LINCOLN (SNR) - A group of 165 Catholic students, chaperones, and priests arrived in Lincoln Sunday, Jan. 24, after a bus trip during Winter Storm Jonas left them stranded on the Pennsylvania Turnpike for approximately 24 hours.
Upon arrival, the students had been traveling homeward by bus for up to 44 hours.
The buses were returning from Washington, D.C., where they participated in the annual “March for Life” at the National Mall, Friday, Jan. 22. While numbers for 2016 have not yet been reported, several hundred thousand Americans typically participate in the March each year. The Diocese of Lincoln took five buses to the March with 236 students, 12 priests, and 33 other adult chaperones.
To avoid the impending storm, the five buses from the Diocese of Lincoln, and the group of students from the UNL Newman Center who traveled separately, departed Washington, D.C. Friday afternoon. As they travelled, stalled trucks and accidents on the Pennsylvania Turnpike caused a delay. Three of the buses, along with hundreds of others, were stranded in Pennsylvania as the snow fell.
The students and chaperones were delayed on the Turnpike for roughly 24 hours. Students kept their spirits high by playing in the snow, watching movies, and updating social media. Students shared photos of meals delivered by the National Guard and rescue crews, as well as pizza, water, and other supplies donated by local citizens. Lincoln students assisted in distributing food to other stranded motorists.
When an alternate route allowed passage, the buses continued the journey homeward, picking up reserve bus drivers to replace those who’d begun the trip.

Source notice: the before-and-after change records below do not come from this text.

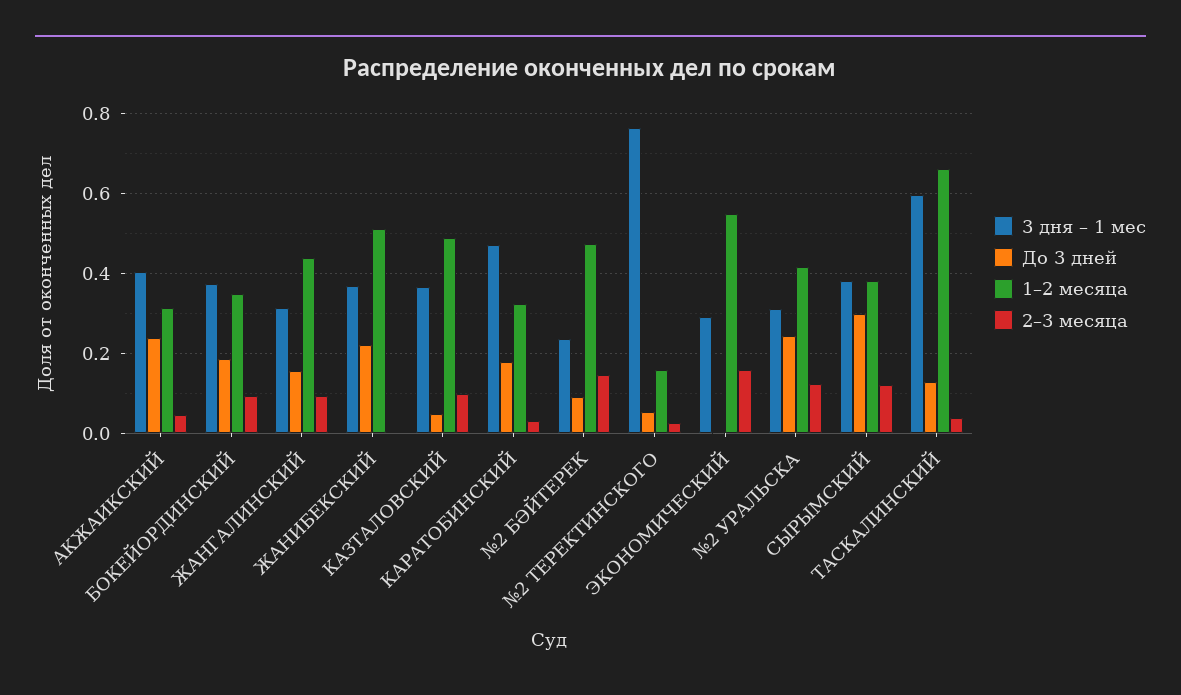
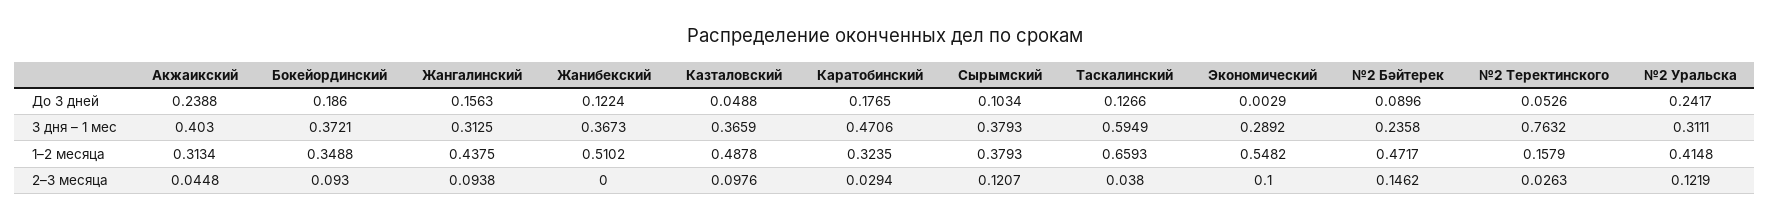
  {
    "3 дня – 1 мес": {
      "АКЖАИКСКИЙ": 0.403,
      "БОКЕЙОРДИНСКИЙ": 0.3721,
      "ЖАНГАЛИНСКИЙ": 0.3125,
      "ЖАНИБЕКСКИЙ": 0.3673,
      "КАЗТАЛОВСКИЙ": 0.3659,
      "КАРАТОБИНСКИЙ": 0.4706,
      "№2 БӘЙТЕРЕК": 0.2358,
      "№2 ТЕРЕКТИНСКОГО": 0.7632,
      "ЭКОНОМИЧЕСКИЙ": 0.2892,
      "№2 УРАЛЬСКА": 0.3111,
      "СЫРЫМСКИЙ": 0.3793,
      "ТАСКАЛИНСКИЙ": 0.5949
    },
    "До 3 дней": {
      "АКЖАИКСКИЙ": 0.2388,
      "БОКЕЙОРДИНСКИЙ": 0.186,
      "ЖАНГАЛИНСКИЙ": 0.1563,
-     "ЖАНИБЕКСКИЙ": 0.22,
+     "ЖАНИБЕКСКИЙ": 0.1224,
      "КАЗТАЛОВСКИЙ": 0.0488,
      "КАРАТОБИНСКИЙ": 0.1765,
      "№2 БӘЙТЕРЕК": 0.0896,
      "№2 ТЕРЕКТИНСКОГО": 0.0526,
      "ЭКОНОМИЧЕСКИЙ": 0.0029,
      "№2 УРАЛЬСКА": 0.2417,
-     "СЫРЫМСКИЙ": 0.3,
+     "СЫРЫМСКИЙ": 0.1034,
      "ТАСКАЛИНСКИЙ": 0.1266
    },
    "1–2 месяца": {
      "АКЖАИКСКИЙ": 0.3134,
      "БОКЕЙОРДИНСКИЙ": 0.3488,
      "ЖАНГАЛИНСКИЙ": 0.4375,
      "ЖАНИБЕКСКИЙ": 0.5102,
      "КАЗТАЛОВСКИЙ": 0.4878,
      "КАРАТОБИНСКИЙ": 0.3235,
      "№2 БӘЙТЕРЕК": 0.4717,
      "№2 ТЕРЕКТИНСКОГО": 0.1579,
      "ЭКОНОМИЧЕСКИЙ": 0.5482,
      "№2 УРАЛЬСКА": 0.4148,
      "СЫРЫМСКИЙ": 0.3793,
      "ТАСКАЛИНСКИЙ": 0.6593
    },
    "2–3 месяца": {
      "АКЖАИКСКИЙ": 0.0448,
      "БОКЕЙОРДИНСКИЙ": 0.093,
      "ЖАНГАЛИНСКИЙ": 0.0938,
      "ЖАНИБЕКСКИЙ": 0,
      "КАЗТАЛОВСКИЙ": 0.0976,
      "КАРАТОБИНСКИЙ": 0.0294,
      "№2 БӘЙТЕРЕК": 0.1462,
      "№2 ТЕРЕКТИНСКОГО": 0.0263,
-     "ЭКОНОМИЧЕСКИЙ": 0.16,
+     "ЭКОНОМИЧЕСКИЙ": 0.1,
      "№2 УРАЛЬСКА": 0.1219,
      "СЫРЫМСКИЙ": 0.1207,
      "ТАСКАЛИНСКИЙ": 0.038
    }
  }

As the three buses arrived at the John XIII Diocesan Center, seven of the traveling priests concelebrated a Mass of Thanksgiving for the group and their families before the students departed. Some students continued on to Hastings, Nebraska City, and other towns across the Diocese of Lincoln.
Jeff Schinstock, diocesan director of youth ministry, expressed pride in the student travelers.
“These kids are amazing,” he said. “They’ve weathered a tough situation with generosity and virtue. And they’ve done it because they care about why we travelled: promoting the message that all human life, from conception to natural death, has dignity and value.”
UNL student Haley Hrnchir said the blessings of the adventure continued to be learned after they returned home. Because the groups left Washington early and didn’t use the hotel rooms they’d reserved, they couldn’t get refunds for the hotel cost.
“But God’s plan is always perfect,” she said. “We found out (Sunday) that the hotel rounded up all the homeless people in the area and let them stay in our hotel rooms. They didn’t have to worry about finding a warm, safe place in a blizzard, because God had them covered.”
“Sometimes we wonder why God allows suffering to happen and it is really beautiful when we have been given the clarity to see how we have been used as His instruments,” said Georgeanne Rashilla, youth and young adult ministry assistant for the Diocese of Linoln. “In spite of discomfort, boredom and uncertainty, and with the kindness of strangers, 168 teens and their chaperones from our diocese - some being interviewed by the media anxious to cover the story - read account after account of hundreds of pro-women, pro-life participants who faced a blizzard rather than remain home. The National March for Life has not had this much coverage in the secular media in years. God used His children for His greater glory.”